Comcast Customer’s Data Cap Meter Counts Gigabytes He Couldn’t Possibly Use
The customer, a programmer from Tennessee, recently told his story to Ars Technica. He explained that Comcast was sending him warning messages about exceeding its newly enforced caps and that he’d begin being charged for overages if he didn’t cut back.
He knew he wasn’t going over the limit, but Comcast wouldn’t believe him. Reps for the company shrugged off his calls, saying that if he wasn’t the one blasting through gigabytes, then someone must be leaching on to his WiFi.
The breaking point occurred after he found that Comcast accused him of using 120GB of data during a period when he wasn’t just away from home — but out of the country on vacation.
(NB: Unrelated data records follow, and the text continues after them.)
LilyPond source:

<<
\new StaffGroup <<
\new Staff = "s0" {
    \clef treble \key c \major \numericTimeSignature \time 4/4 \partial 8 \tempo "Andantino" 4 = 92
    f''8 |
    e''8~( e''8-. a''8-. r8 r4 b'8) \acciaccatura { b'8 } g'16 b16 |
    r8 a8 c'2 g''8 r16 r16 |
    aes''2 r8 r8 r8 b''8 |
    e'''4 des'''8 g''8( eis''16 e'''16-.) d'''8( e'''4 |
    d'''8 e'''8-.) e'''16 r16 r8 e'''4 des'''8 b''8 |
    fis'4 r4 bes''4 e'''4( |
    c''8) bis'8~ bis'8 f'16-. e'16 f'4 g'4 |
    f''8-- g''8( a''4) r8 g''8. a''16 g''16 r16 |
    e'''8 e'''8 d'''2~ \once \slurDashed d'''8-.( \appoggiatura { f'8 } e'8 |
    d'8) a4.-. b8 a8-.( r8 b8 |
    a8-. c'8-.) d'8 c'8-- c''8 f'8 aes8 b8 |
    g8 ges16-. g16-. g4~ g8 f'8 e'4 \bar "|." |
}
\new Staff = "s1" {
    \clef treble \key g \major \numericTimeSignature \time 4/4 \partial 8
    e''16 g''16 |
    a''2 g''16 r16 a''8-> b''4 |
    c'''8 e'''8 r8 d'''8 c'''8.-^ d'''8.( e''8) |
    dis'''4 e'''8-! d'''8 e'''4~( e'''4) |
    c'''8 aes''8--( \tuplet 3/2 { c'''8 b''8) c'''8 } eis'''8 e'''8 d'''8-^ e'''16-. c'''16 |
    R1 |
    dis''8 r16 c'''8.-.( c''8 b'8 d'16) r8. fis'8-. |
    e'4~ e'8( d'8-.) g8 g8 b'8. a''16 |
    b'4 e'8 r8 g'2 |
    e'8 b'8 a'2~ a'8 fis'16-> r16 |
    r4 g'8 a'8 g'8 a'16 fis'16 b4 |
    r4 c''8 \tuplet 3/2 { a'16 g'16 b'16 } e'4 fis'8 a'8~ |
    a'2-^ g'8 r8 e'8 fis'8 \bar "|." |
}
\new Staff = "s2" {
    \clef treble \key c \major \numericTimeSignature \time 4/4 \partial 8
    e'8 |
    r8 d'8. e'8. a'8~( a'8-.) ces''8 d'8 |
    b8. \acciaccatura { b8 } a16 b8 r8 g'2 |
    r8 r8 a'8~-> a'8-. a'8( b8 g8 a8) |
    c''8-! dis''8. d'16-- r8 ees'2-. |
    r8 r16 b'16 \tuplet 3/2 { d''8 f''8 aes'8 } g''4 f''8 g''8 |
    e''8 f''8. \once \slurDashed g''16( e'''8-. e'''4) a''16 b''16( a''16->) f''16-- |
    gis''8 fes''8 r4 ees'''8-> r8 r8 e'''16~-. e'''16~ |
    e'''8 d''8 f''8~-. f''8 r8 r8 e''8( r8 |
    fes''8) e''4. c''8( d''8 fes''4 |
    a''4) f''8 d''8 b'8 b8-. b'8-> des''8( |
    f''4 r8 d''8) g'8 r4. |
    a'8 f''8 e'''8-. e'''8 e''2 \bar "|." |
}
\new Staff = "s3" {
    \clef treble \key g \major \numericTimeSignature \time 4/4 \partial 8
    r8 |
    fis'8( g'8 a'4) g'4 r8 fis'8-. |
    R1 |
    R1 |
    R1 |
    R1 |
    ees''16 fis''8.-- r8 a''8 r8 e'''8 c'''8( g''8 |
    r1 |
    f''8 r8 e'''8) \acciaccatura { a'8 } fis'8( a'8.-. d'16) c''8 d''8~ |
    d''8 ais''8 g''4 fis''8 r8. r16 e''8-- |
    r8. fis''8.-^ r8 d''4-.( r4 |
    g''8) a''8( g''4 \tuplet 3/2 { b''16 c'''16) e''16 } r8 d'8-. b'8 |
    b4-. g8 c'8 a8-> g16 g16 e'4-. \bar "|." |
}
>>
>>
In order to demonstrate to Comcast that he wasn’t mysteriously streaming Netflix through his home modem from a continent away and that some clever neighbor hadn’t bypassed his home network’s security, the customer disconnected his cable modem for nearly a week, using only cellular data for those days.
Without the modem attached, there’s no way that he — or any WiFi hanger-on — could access the Comcast network, and yet, according to the company’s data cap meter he’d used 66GB during those six days.
Additionally, the customer — who didn’t change his in-home data use during this time; just did it all over a cellular network — found that he’d only used around 8GB of data. Assuming that’s an average week for his home use, there’s no way he’d come even close to reaching 300GB/month. He’d have to be averaging more than 8GB a day to hit that threshold.
When Ars contacted Comcast, the company fessed up to the goof, but did not appear to offer any explanation other than, “There was a technical error associated with his account, which we have since corrected.”
The company did apparently tell the customer that it had gotten him confused with another Comcast user.
“It turns out their system had my modem MAC address entered incorrectly,” he explained to Ars, “there was an off-by-one typo that was hard to see so they were counting data from some modem who knows where.”
Comcast maintains that its data cap meter is accurate around 94% of the time, but let’s give the company an even bigger benefit of a doubt and assume that this sort of problem affects about half of one percent of Comcast users. That’s still more than 100,000 people, many of whom may not know exactly how much data streaming videos and other content consumes. These users may be paying overage fees they don’t owe.
Brian Roberts, the Comcast CEO who does a horrible job of defending the company his daddy left him, has repeatedly tried to explain that data caps are about making sure that customers who use the most pay the most. But in reality, it’s more of a case of making sure that the customer that Comcast mistakenly thinks uses the most is subsidizing someone else’s overuse.